“Cringy, uncomfortable and fun.” According to Kiley Reid, these are the three words most readers have used to describe her bestselling debut novel Such a Fun Age1. And I think I couldn’t have come up with any better terms to describe the book myself. Such a Fun Age is smart, witty and funny, but at the same time, it’s also filled with poignant social commentary that’s meant to make you feel extremely uncomfortable.

Such a Fun Age centres around two women who couldn’t be more different. Emira Tucker is a black 25-year-old former English major. She’s currently working two jobs as she struggles to pay rent, keep her health insurance, and figure out what she wants to do with her life. Alix Chamberlain is a 33-year-old white, upper-class mom influencer who cares more about her reputation than her oldest daughter. Emira works part-time as a babysitter for Alix’s oldest daughter Briar. Their relationship is rather distant, but when Emira is stopped by a security guard at a high-end grocery store and accused of kidnapping little Briar, everything changes. Consumed with white guilt and determined to make things right, Alix decides she must finally get to know Emira.
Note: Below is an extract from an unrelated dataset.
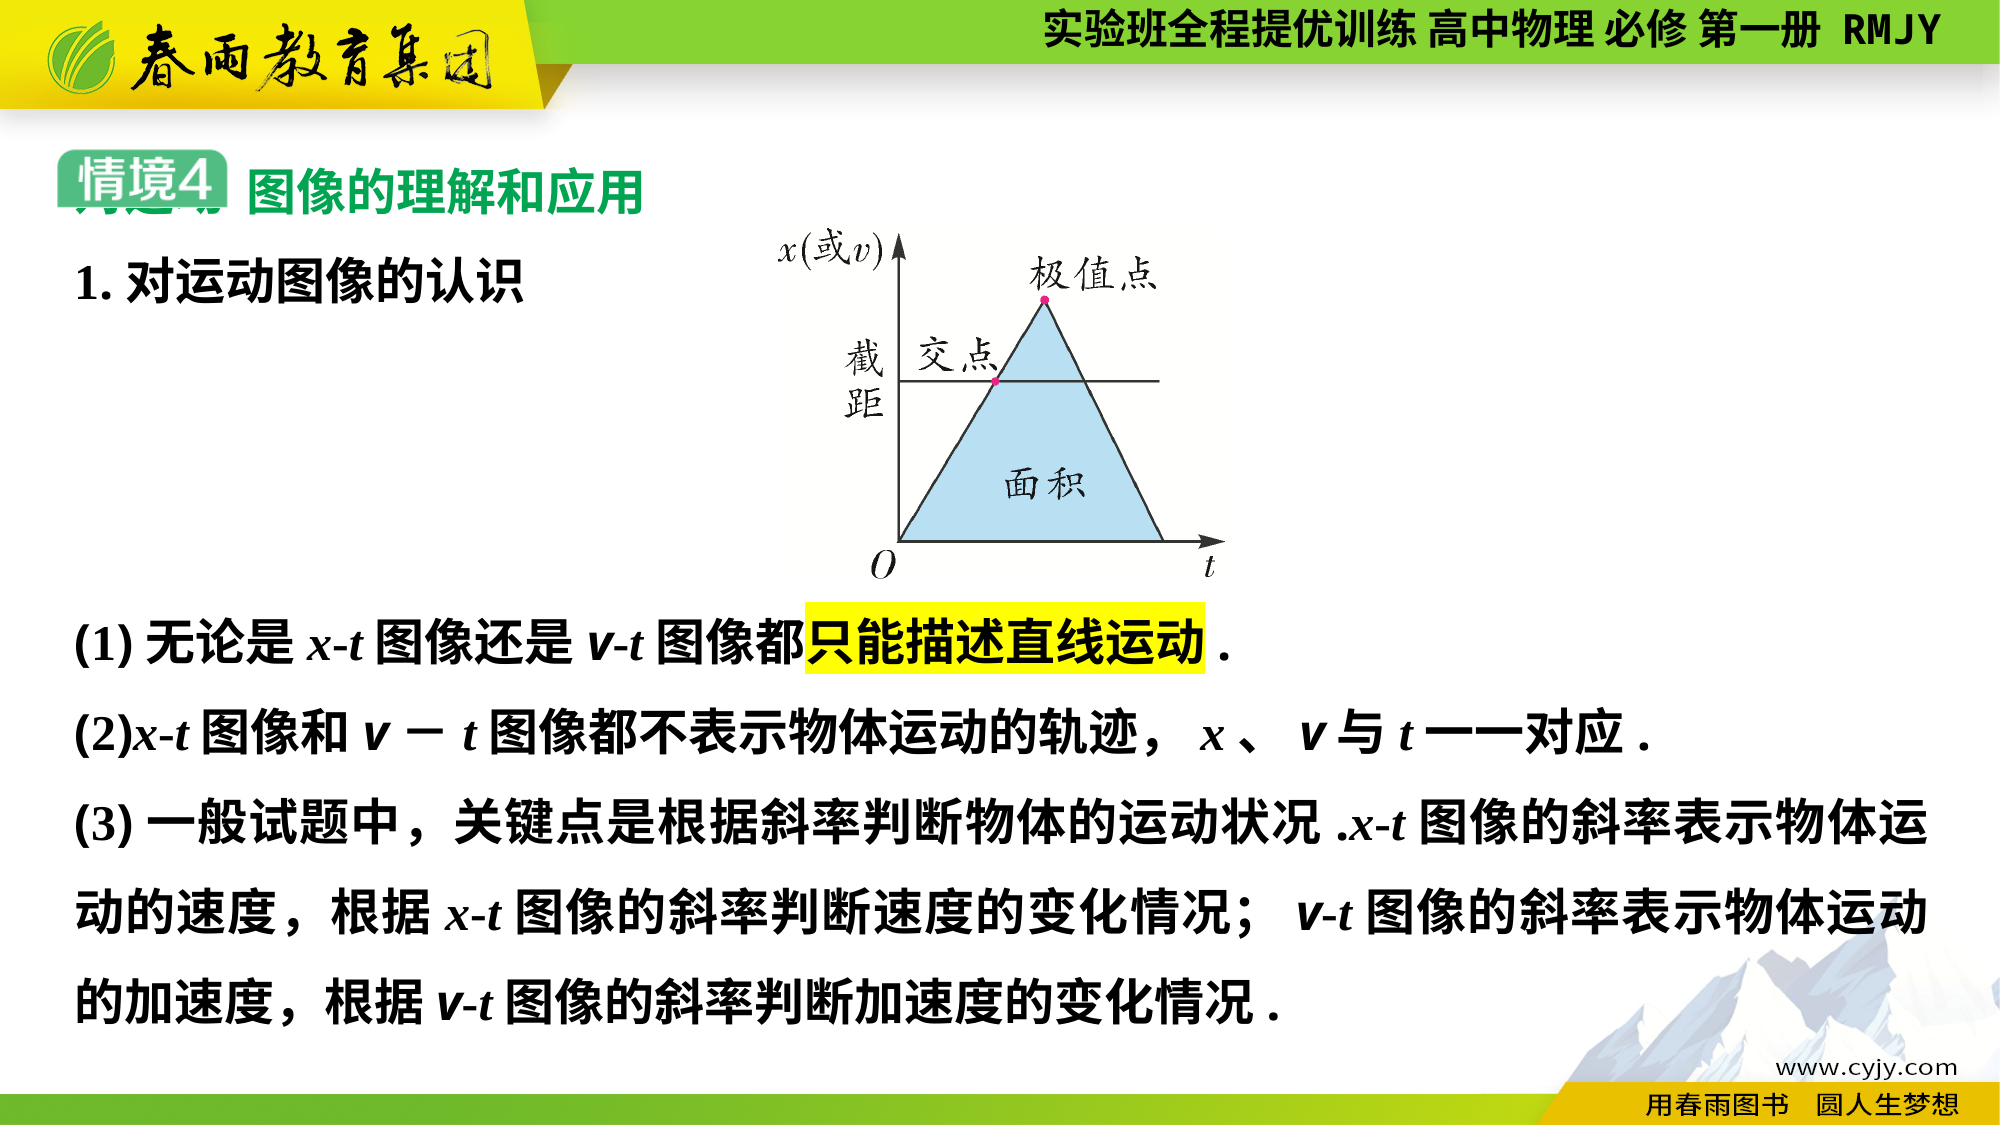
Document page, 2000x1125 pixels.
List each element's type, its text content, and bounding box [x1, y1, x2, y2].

picture [0, 0, 2000, 1125]
list 对运动 图像的理解和应用 1.对运动图像的认识 (1)无论是x-t图像还是v-t图像都只能描述直线运动. (2)x-t图像和v－t图像都不表示物体运动的轨迹，x、v与t一一对应. (3)一般试题中，关键点是根据斜率判断物体的运动状况.x-t图像的斜率表示物体运动的速度，根据x-t图像的斜率判断速度的变化情况；v-t图像的斜率表示物体运动的加速度，根据v-t图像的斜率判断加速度的变化情况. [59, 122, 1944, 1047]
In a book talk, Reid described her book as being about “everyday domestic biases that we don’t even know we have.”1 The character of Alix is an extreme case in point. She prides herself on her progressive status, but at no point in the story does she actually reflect on her own prejudices. That Alix isn’t as unprejudiced as she considers herself to be is clear from the first time she meets Emira. Having found Emira’s profile on SitterTown.com, the only profile without a picture, Alix can’t contain her surprise when she opens the door. The first thing that springs to her mind is “Huh.” Emira is black.

“I wanted to explore these instances of racial biases that don’t end in violence as a way of highlighting those moments that we don’t see on the news but still exist every day.”

–Kiley Reid in an interview with Lauren Bufferd

Even when Alix decides to learn more about her sitter, a plan that soon turns into an obsession, she isn’t really interested in learning more about Emira as a person. Her interest in Emira is much more self-serving and shallow. She never questions the broader racial and economic system Emira’s trapped in but uses her proximity to affirm her own progressiveness. She thinks that if she can get Emira to like her this will prove that she’s a good person. But considering oneself ‘woke’, that is being consciously aware of social problems such as racism and inequality, isn’t the same as being woke. Therefore, Reid challenges us to reconsider our own biases. Are we really as progressive as we fashion ourselves to be?

Meanwhile, Emira is just trying to sort out her life. She’s about to be kicked off her parents’ health insurance and has no idea what to do with her life. While all of her friends have thriving careers, she’s broke, aimless and worried her friends will ditch her. The irony is that while Alix obsesses over how to act in front of Emira, her sitter is busy getting on with her own life.

I honestly enjoyed this novel. Though there isn’t much happening plot-wise, the writing style kept me turning pages and the characters are well-drawn. Reid explores themes of race, class, privilege and identity in really nuanced and intriguing ways. At the same time, the novel also has some hilarious parts that will just make you laugh out loud. Overall, a thought-provoking, gripping but also entertaining debut novel that lived up to the hype for me.

Have you read Such a Fun Age? How did you like it? Let me know in the comment section below!


10 thoughts on “How Fun is “Such A Fun Age”?

  1. I really enjoyed this one, too! I liked how nuanced the characters were and how they avoided falling into stereotypical traps. The way that it’s written makes it deceptively deep – entertaining and with a light touch while exploring very weighty themes. Great review!